In Michael Connelly’s Echo Park, we meet Raynard Waits. He’s a brutal killer who’s been arrested for two gruesome murders, and found with grisly evidence of his crimes. Bosch, who’s working in the Open-Unsolved Unit for the L.A.P.D., gets the word that Waits may be willing to trade a confession for other murders in exchange for avoiding the death penalty. One of those cases is the disappearance and presumed murder of Marie Gesto, a young woman who walked out of a Hollywood supermarket and never made it home. Bosch himself investigated the Gesto case years earlier, and was never able to find the killer. He had a likely suspect in mind, but was never able to prove the case. So when Waits agrees to confess, Bosch has to re-think his theory of the case. Then, he finds that there was evidence at the time of the Gesto case that could have helped him find the real killer. Now, not only does Bosch have to look into the Waits killings to verify what Waits alleges, but he also has to face his own failure to prevent a group of murders that have occurred since Marie Gesto’s death.
We meet another deranged killer in Jeffery Deaver’s The Sleeping Doll.
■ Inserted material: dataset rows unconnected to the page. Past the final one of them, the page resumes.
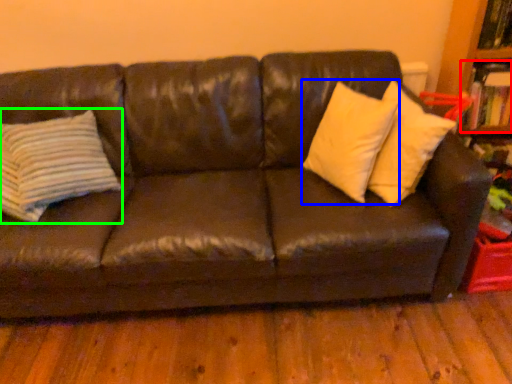
Question: Which is nearer to the book (highlighted by a red box)? pillow (highlighted by a blue box) or pillow (highlighted by a green box).

Choices:
 (A) pillow
 (B) pillow

Answer: (A)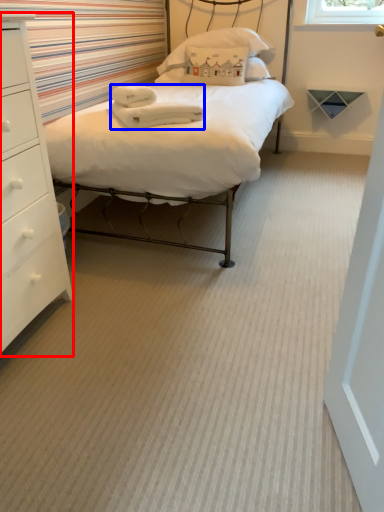
Question: Which object is further to the camera taking this photo, chest of drawers (highlighted by a red box) or material (highlighted by a blue box)?

Choices:
 (A) chest of drawers
 (B) material

Answer: (B)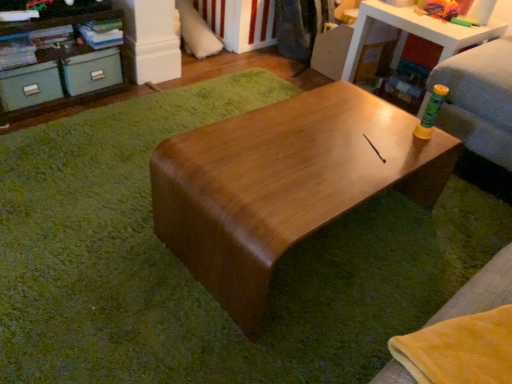
Where is `unoccupied region to the right of matte green drawer at left, the first drawer positioned from the left`? The height and width of the screenshot is (384, 512). unoccupied region to the right of matte green drawer at left, the first drawer positioned from the left is located at coordinates (79, 117).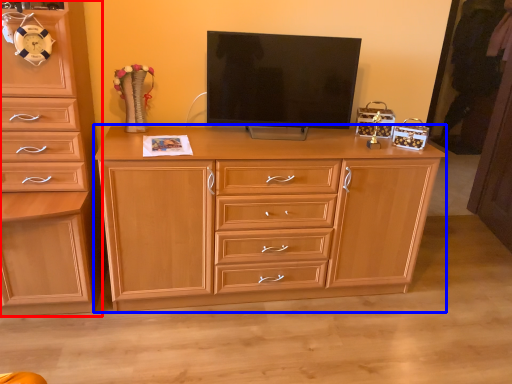
Question: Which point is closer to the camera, chest of drawers (highlighted by a red box) or chest of drawers (highlighted by a blue box)?

Choices:
 (A) chest of drawers
 (B) chest of drawers

Answer: (A)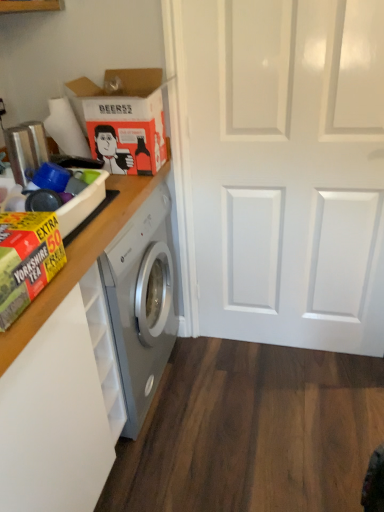
Question: Is orange matte cardboard box at upper left, the first cardboard box when ordered from back to front, looking in the opposite direction of yellow-green cardboard box at left, the 1th cardboard box when ordered from bottom to top?

Choices:
 (A) no
 (B) yes

Answer: (A)

Question: Considering the relative sizes of orange matte cardboard box at upper left, the first cardboard box when ordered from back to front, and yellow-green cardboard box at left, the second cardboard box when ordered from back to front, in the image provided, is orange matte cardboard box at upper left, the first cardboard box when ordered from back to front, shorter than yellow-green cardboard box at left, the second cardboard box when ordered from back to front,?

Choices:
 (A) yes
 (B) no

Answer: (B)

Question: Does orange matte cardboard box at upper left, marked as the first cardboard box in a top-to-bottom arrangement, appear on the left side of yellow-green cardboard box at left, which is the first cardboard box from front to back?

Choices:
 (A) no
 (B) yes

Answer: (A)

Question: Does orange matte cardboard box at upper left, the 2th cardboard box in the front-to-back sequence, appear on the right side of yellow-green cardboard box at left, the 1th cardboard box when ordered from bottom to top?

Choices:
 (A) yes
 (B) no

Answer: (A)

Question: Considering the relative sizes of orange matte cardboard box at upper left, the 2th cardboard box in the front-to-back sequence, and yellow-green cardboard box at left, marked as the second cardboard box in a top-to-bottom arrangement, in the image provided, is orange matte cardboard box at upper left, the 2th cardboard box in the front-to-back sequence, bigger than yellow-green cardboard box at left, marked as the second cardboard box in a top-to-bottom arrangement,?

Choices:
 (A) yes
 (B) no

Answer: (A)

Question: Considering the relative sizes of orange matte cardboard box at upper left, arranged as the 2th cardboard box when ordered from the bottom, and yellow-green cardboard box at left, marked as the second cardboard box in a top-to-bottom arrangement, in the image provided, is orange matte cardboard box at upper left, arranged as the 2th cardboard box when ordered from the bottom, taller than yellow-green cardboard box at left, marked as the second cardboard box in a top-to-bottom arrangement,?

Choices:
 (A) no
 (B) yes

Answer: (B)

Question: Can you confirm if yellow cardboard box at left is smaller than yellow-green cardboard box at left, the second cardboard box when ordered from back to front?

Choices:
 (A) yes
 (B) no

Answer: (B)

Question: Is yellow cardboard box at left taller than yellow-green cardboard box at left, marked as the second cardboard box in a top-to-bottom arrangement?

Choices:
 (A) yes
 (B) no

Answer: (B)

Question: Considering the relative sizes of yellow cardboard box at left and yellow-green cardboard box at left, the second cardboard box when ordered from back to front, in the image provided, is yellow cardboard box at left wider than yellow-green cardboard box at left, the second cardboard box when ordered from back to front,?

Choices:
 (A) no
 (B) yes

Answer: (B)

Question: From a real-world perspective, is yellow cardboard box at left beneath yellow-green cardboard box at left, the 1th cardboard box when ordered from bottom to top?

Choices:
 (A) no
 (B) yes

Answer: (B)

Question: Is yellow cardboard box at left not close to yellow-green cardboard box at left, marked as the second cardboard box in a top-to-bottom arrangement?

Choices:
 (A) yes
 (B) no

Answer: (B)

Question: Can you confirm if yellow cardboard box at left is positioned to the left of yellow-green cardboard box at left, the second cardboard box when ordered from back to front?

Choices:
 (A) no
 (B) yes

Answer: (B)

Question: From the image's perspective, is orange matte cardboard box at upper left, the first cardboard box when ordered from back to front, below white glossy door at center?

Choices:
 (A) no
 (B) yes

Answer: (A)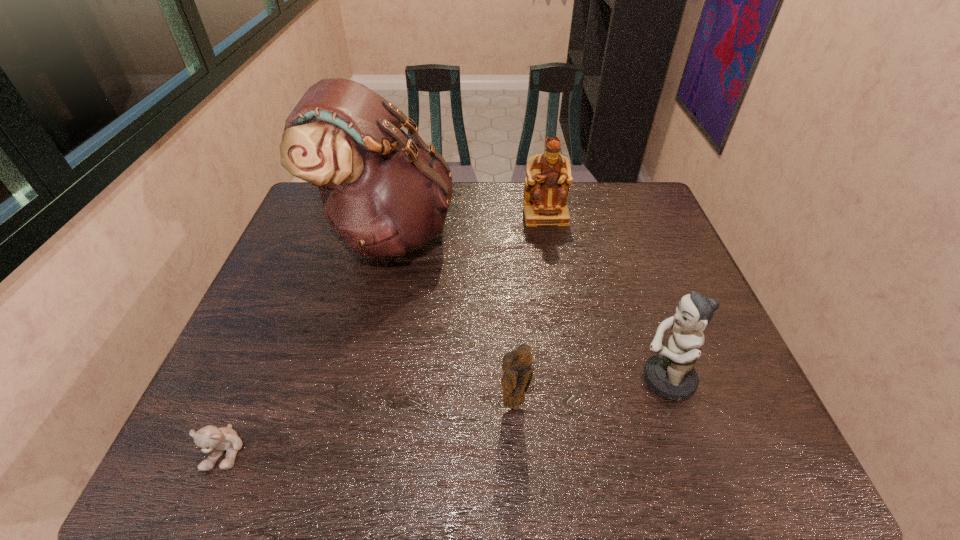
Identify which object is the third nearest to the shortest figurine. Please provide its 2D coordinates. Your answer should be formatted as a tuple, i.e. [(x, y)], where the tuple contains the x and y coordinates of a point satisfying the conditions above.

[(211, 439)]

Where is `figurine that is the second closest one to the leftmost figurine`? Image resolution: width=960 pixels, height=540 pixels. figurine that is the second closest one to the leftmost figurine is located at coordinates (546, 189).

Select which figurine is the second closest to the nearest object. Please provide its 2D coordinates. Your answer should be formatted as a tuple, i.e. [(x, y)], where the tuple contains the x and y coordinates of a point satisfying the conditions above.

[(670, 374)]

The width and height of the screenshot is (960, 540). Find the location of `vacant space that satisfies the following two spatial constraints: 1. on the front-facing side of the rightmost object; 2. on the face of the nearest object`. vacant space that satisfies the following two spatial constraints: 1. on the front-facing side of the rightmost object; 2. on the face of the nearest object is located at coordinates (689, 450).

The height and width of the screenshot is (540, 960). I want to click on vacant space that satisfies the following two spatial constraints: 1. on the front-facing side of the rightmost object; 2. on the face of the shortest object, so click(689, 450).

Locate an element on the screen. free space in the image that satisfies the following two spatial constraints: 1. at the front of the tallest object with buckles; 2. on the face of the teddy bear is located at coordinates (338, 450).

The image size is (960, 540). In order to click on free space that satisfies the following two spatial constraints: 1. on the front-facing side of the second figurine from left to right; 2. at the front of the satchel with buckles in this screenshot , I will do `click(548, 233)`.

Where is `vacant space that satisfies the following two spatial constraints: 1. on the front-facing side of the rightmost figurine; 2. on the face of the nearest object`? This screenshot has width=960, height=540. vacant space that satisfies the following two spatial constraints: 1. on the front-facing side of the rightmost figurine; 2. on the face of the nearest object is located at coordinates (689, 450).

Where is `blank area in the image that satisfies the following two spatial constraints: 1. on the front-facing side of the farthest figurine; 2. at the front of the satchel with buckles`? This screenshot has width=960, height=540. blank area in the image that satisfies the following two spatial constraints: 1. on the front-facing side of the farthest figurine; 2. at the front of the satchel with buckles is located at coordinates point(548,233).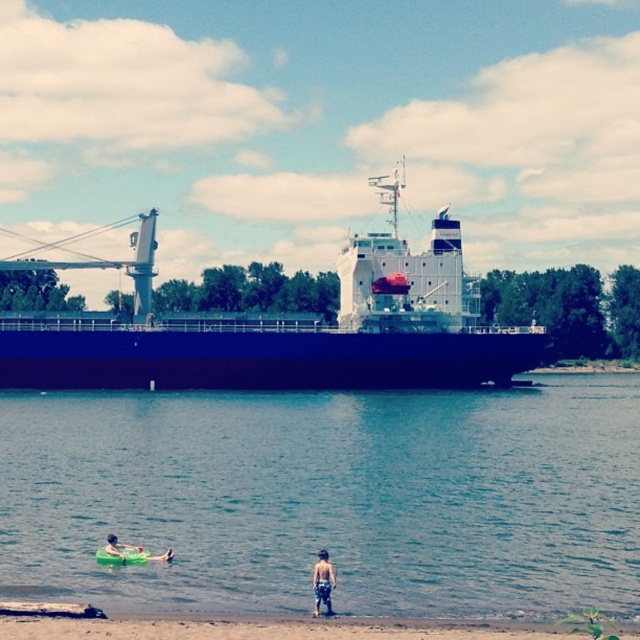
Is clear blue water at lower center to the left of tan skin human at lower center from the viewer's perspective?

Correct, you'll find clear blue water at lower center to the left of tan skin human at lower center.

Does clear blue water at lower center lie behind tan skin human at lower center?

Yes, it is.

Locate an element on the screen. This screenshot has width=640, height=640. clear blue water at lower center is located at coordinates (328, 497).

Is point (244, 333) positioned after point (326, 602)?

Yes, it is behind point (326, 602).

Is the position of blue matte ship at center less distant than that of tan skin human at lower center?

That is False.

Identify the location of blue matte ship at center. (282, 328).

Where is `blue matte ship at center`? Image resolution: width=640 pixels, height=640 pixels. blue matte ship at center is located at coordinates (282, 328).

Does point (234, 317) lie behind point (115, 548)?

That is True.

Can you confirm if blue matte ship at center is thinner than green rubber ring at lower left?

No, blue matte ship at center is not thinner than green rubber ring at lower left.

Is point (394, 243) behind point (132, 550)?

Yes, it is.

Where is `blue matte ship at center`? blue matte ship at center is located at coordinates (282, 328).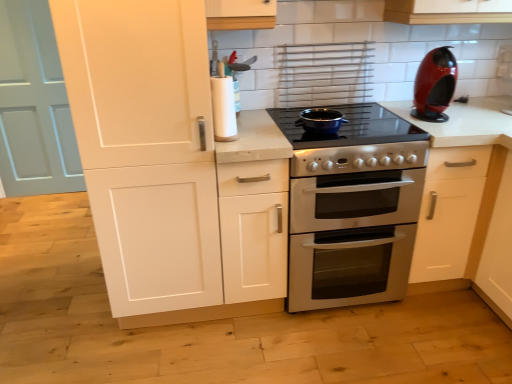
In order to click on vacant space in front of glossy plastic coffee machine at upper right in this screenshot , I will do `click(456, 123)`.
In that novel, California Bureau of Investigation interrogation expert Kathryn Dance is assigned to interview Daniel Pell, a convicted killer who’s the leader of a Manson-like cult “family.” Pell is in prison for the brutal murders of almost all of the members of the wealthy Croyten family. The only one who escaped Pell’s rampage was the youngest Croyten, Theresa. Dance needs Pell’s help in solving two other, more recent, brutal murders. So she visits him in prison to find out if he’s connected to the newer killings. Pell gets the better of Dance, though, and escapes. Then, more murders occur, and it seems that Pell and his group are on another killing spree, determined to get revenge on everyone who’s ever gotten in Pell’s way. Now, Dance and her team have to stop Pell and his group before they strike again.
In Simon Beckett’s Whispers of the Dead, forensic anthropologist David Hunter is on the trail of a brutal killer who has a peculiar kind of madness. Hunter is visiting Tennessee’s Anthropological Research Laboratory when he’s drawn into a macabre investigation. A decomposed body has been discovered at a cabin not far from the lab. As the lab team begins its investigation, another body is discovered, and then another. Before long, it’s obvious that a serial killer has been at work, and Hunter and his team have to track the killer down before there’s another murder even closer to home for Hunter. In this story, it’s not until Hunter figures out what the killer’s particular obsession is that he’s able to really put the pieces of the puzzle together.
Crime fiction that focuses on psychopathic killers is risky, both for the writer and for the reader. On one hand, this kind of killer can add a compelling layer of suspense, interest and action to a plot. And many people really are fascinated by the way the deranged mind works. On the other, it’s very, very easy for such a novel to degenerate into a clichéd, gratuitously violent bloodbath. That’s one reason, as a matter of fact, that many people avoid such novels. What’s your view? Do you read novels with the “psychopathic” theme? If so, which ones have you thought well-done?
*NOTE: The title of this post is a line from Pink Floyd’s Brain Damage.